Debt ratio is a financial ratio representing the ratio of external financing (total liabilities and provisions) to total assets and is used in the analysis of the capital structure.

It determines the extent to which the company is funded by external financing and to which by its own capital. This financial indicator is very often used in practice. The essence of the Debt-to-Assets Ratio suggests that it reflects the degree of financial leverage. Nevertheless, it should be remembered that this concept is very broad and there are many other methods that are used to determine it.

How to Calculate the Debt Ratio?

The Debt Ratio is calculated by dividing Total Debt by Total Assets. These numbers are found in the balance sheet.

Debt\; Ratio = \frac{Total\; Debt}{Total\; Assets}

The structure of the ratio shows that the higher the value of the ratio, the higher the share of external financing in funding the company’s assets. Having a high level of debt involves the risk of insolvency, i.e. an excessively indebted company, at some point may lose its ability to pay back the borrowed funds.

Interpretation of the Debt Ratio

In short, the higher the value of the ratio, the higher the company’s debt and, consequently, the greater is the risk associated with this investment.

High levels of the Debt Ratio (above 0.5) signify a large share of debt in the company’s capital structure and thus the risk of insolvency, debt spiral, serious financial problems or even bankruptcy in case of economic downturn.  Of course, the large values of the ratio do not immediately exclude the investment opportunity, but they are a signal that the investment is not very secure. In companies with the extremely bad economic and financial situation, the debt ratio reaches a value greater than 1.

Low levels (less than 0.5) of the Debt Ratio demonstrate the company’s financial strength and ability to finance its activities and assets. A higher ratio may be a proof of the company losing the ability to pay its obligations, a lower ratio – irrational management of funding sources.
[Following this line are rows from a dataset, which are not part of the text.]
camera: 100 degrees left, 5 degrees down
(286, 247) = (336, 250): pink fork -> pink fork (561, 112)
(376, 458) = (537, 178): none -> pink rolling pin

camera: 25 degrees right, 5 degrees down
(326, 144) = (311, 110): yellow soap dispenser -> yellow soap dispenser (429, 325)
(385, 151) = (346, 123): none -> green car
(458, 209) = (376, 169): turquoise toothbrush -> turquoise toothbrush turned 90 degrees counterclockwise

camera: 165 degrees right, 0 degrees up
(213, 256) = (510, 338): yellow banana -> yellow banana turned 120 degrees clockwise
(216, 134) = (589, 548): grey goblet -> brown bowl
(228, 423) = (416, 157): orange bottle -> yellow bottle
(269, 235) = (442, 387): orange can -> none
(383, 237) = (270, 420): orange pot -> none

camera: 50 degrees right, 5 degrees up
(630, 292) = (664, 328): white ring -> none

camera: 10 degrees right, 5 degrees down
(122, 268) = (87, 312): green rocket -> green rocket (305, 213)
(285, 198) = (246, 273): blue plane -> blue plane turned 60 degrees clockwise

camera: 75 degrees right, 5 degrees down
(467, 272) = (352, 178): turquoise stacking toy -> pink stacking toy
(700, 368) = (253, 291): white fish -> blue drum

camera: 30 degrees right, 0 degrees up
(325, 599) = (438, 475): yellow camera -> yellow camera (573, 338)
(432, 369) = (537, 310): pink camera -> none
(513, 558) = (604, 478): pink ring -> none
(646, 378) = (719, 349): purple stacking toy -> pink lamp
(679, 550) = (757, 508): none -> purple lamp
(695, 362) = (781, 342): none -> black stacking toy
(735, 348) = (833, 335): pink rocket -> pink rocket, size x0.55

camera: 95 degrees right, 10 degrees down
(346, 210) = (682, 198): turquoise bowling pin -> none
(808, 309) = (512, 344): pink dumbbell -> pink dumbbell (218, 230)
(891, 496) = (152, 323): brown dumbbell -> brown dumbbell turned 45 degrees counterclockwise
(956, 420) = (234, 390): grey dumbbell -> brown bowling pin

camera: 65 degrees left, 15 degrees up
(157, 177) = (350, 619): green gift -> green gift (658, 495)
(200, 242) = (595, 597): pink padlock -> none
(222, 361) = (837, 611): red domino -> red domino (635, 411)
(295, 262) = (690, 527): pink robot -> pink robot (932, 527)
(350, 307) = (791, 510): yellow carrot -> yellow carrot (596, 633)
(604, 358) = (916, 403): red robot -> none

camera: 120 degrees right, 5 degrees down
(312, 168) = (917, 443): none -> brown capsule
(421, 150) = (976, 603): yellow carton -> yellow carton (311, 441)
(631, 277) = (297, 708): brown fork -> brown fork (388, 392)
Every industry is characterized by a certain specificity of the capital structure. High debt level can be quite natural in some types of business. Therefore, the value of the debt ratio should be compared with the industry average or other competitors, like all financial ratios. It is also important to examine the changes in the value of the ratio over several periods and to try to identify the trends.

Benefits of Using a Financial Leverage

The use of financial leverage allows for faster implementation of certain projects and increasing the scale of operations. Financial leverage allows the company to achieve an above-average economic effect by partly financing business activities with borrowed capital. An alternative is to raise capital from the investors and stockholders, but it may be a long-term process. Taking into account the benefits of using leverage, as well as the risk associated with having a higher debt, there is a certain optimal and desired result, which is different for each industry, but in some literature the acceptable level of involvement of debt in financing the company’s assets is in the range of 0.5-0.6.

Example of the Debt Ratio Calculation

A company plans to implement a new project, which expected to be profitable, but it needs to buy some equipment. The company reaches to a bank, to borrow additional funds. The bank examines the company’s debt levels.

The company has $600,000 of assets and $200,000 of liabilities.

Debt\; Ratio = \frac{\$200,000}{\$600,000} = 0.3

The Debt Ratio is significantly below 0.5, which signifies the company is financially strong and is able to pay its debts. The Ratio of 0.3 means that the company has $3 of assets for each $1 of debt. The bank approves the loan.